The ongoing normalisation of the banking system liquidity should push borrowers to up the ante on liquidity management, according to India Ratings and Research (Ind-Ra).
The credit rating agency opined that corporates and financial institutions should gear up for the normalcy in the liquidity contour, especially entities having weak financial strength.
Although there may not be any liquidity crunch at the system level in the foreseeable future, volatile global conditions could pose the risk of refinancing, especially for weak entities, said Soumyajit Niyogi, Associate Director, Ind-Ra.
VRRR operation encouraging
He noted that overall, the efficacy of long-term Variable Rate Reverse Repo (VRRR) auction seems to be encouraging, as it has mopped-up excess liquidity in the system without permanent sterilisation.
Thus, the liquidity normalisation has alleviated the risk of large open market sales by the Reserve Bank of India that could have led to permanent sterilisation, and reduced the risk of improper market activities owing to sustained low rates.
With the introduction of long-term VRRR, the daily parking of surplus liquidity has changed to a longer period, starting from 7 days to 28 days.
“Now, banks are parking their surplus liquidity on a long-term basis in sync with their views on demand for liquidity. This has resulted in a significant drop in the daily surplus limit, and turned marginally surplus,” Niyogi said.

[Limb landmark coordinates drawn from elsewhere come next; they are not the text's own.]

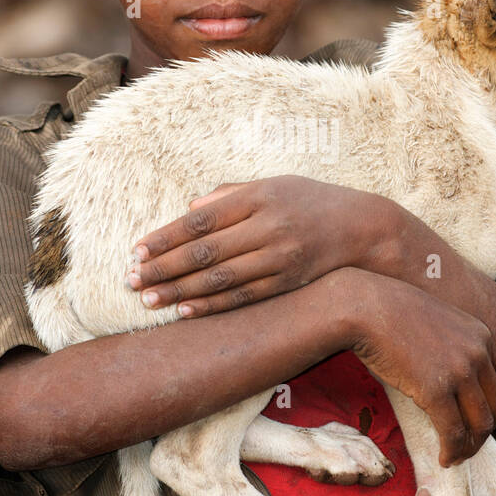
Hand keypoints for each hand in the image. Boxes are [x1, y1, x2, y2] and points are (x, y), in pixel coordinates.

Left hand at [127, 176, 390, 315]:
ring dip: (180, 291)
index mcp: (259, 196)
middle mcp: (269, 226)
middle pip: (205, 252)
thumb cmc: (311, 201)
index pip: (202, 219)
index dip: (166, 237)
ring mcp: (280, 257)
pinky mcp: (289, 282)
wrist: (364, 228)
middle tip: (131, 280)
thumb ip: (230, 195)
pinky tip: (185, 310)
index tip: (137, 251)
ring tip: (149, 300)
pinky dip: (212, 306)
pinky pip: (243, 298)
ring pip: (220, 279)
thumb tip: (189, 209)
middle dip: (164, 268)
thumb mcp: (274, 184)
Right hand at [344, 269, 495, 465]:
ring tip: (454, 456)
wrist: (367, 307)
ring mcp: (459, 372)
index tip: (471, 425)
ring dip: (468, 447)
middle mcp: (478, 354)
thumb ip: (452, 347)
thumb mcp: (437, 324)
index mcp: (481, 337)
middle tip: (466, 447)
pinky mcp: (437, 391)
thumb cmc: (391, 314)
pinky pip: (453, 432)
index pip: (495, 386)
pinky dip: (451, 451)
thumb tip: (448, 380)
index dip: (485, 411)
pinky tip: (443, 458)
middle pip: (494, 408)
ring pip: (478, 425)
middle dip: (481, 434)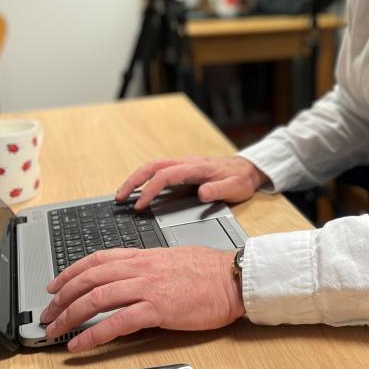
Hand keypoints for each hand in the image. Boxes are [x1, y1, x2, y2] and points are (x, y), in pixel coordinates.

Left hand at [40, 247, 243, 351]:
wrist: (235, 278)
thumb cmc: (212, 271)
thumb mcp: (175, 258)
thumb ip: (151, 265)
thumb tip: (134, 276)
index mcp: (146, 256)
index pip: (99, 259)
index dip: (71, 271)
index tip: (55, 284)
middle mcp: (143, 268)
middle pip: (91, 277)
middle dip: (62, 296)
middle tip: (47, 312)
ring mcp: (149, 287)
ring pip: (97, 297)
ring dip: (70, 315)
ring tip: (55, 330)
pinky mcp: (158, 308)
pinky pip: (117, 321)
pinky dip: (93, 334)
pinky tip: (80, 344)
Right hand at [116, 156, 267, 210]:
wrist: (249, 169)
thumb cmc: (241, 179)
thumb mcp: (235, 188)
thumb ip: (219, 190)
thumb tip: (202, 192)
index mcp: (196, 167)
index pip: (165, 175)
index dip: (150, 190)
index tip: (139, 205)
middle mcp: (187, 163)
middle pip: (153, 166)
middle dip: (133, 180)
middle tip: (119, 197)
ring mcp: (185, 164)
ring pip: (154, 166)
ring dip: (137, 178)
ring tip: (123, 195)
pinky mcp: (184, 169)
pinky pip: (160, 170)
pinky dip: (146, 178)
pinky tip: (140, 190)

Ind-Ra believes the new regime would bring back normal friction in the money market segment. Thus, occasionally, bouts of volatility in the short-term rates owing to the changes in system liquidity cannot be ruled out.
The source of volatility could be tax payment (both advance tax or GST), government spending or lumpy inflow or outflow flow in capital account, according to Niyogi.
Forex reserves to fall
Ind-Ra expects sharp deterioration in the current account deficit (CAD) in FY23 to 2.3 per cent of GDP as opposed to the average 1 per cent CAD in the past few years will drain out a large amount of primary liquidity,
Moreover, rising rates globally and volatile equity markets could put a further drag on the overall balance of payment (account. Therefore, on net-net basis the forex reserves is expected to fall in FY23,
Rates to face upward bias
Ind-Ra believes the overall rate sentiment would face an upward bias.
The recent rise in yields has factored in two critical developments: the shift in the overnight rate to repo (4 per cent) from reverse repo (3.35 per cent) and tacit normalisation by the RBI from an ultra-loose policy to a loose policy.
The overall yield structure has also been affected, owing to the announcement of a large supply of government securities in the Budget.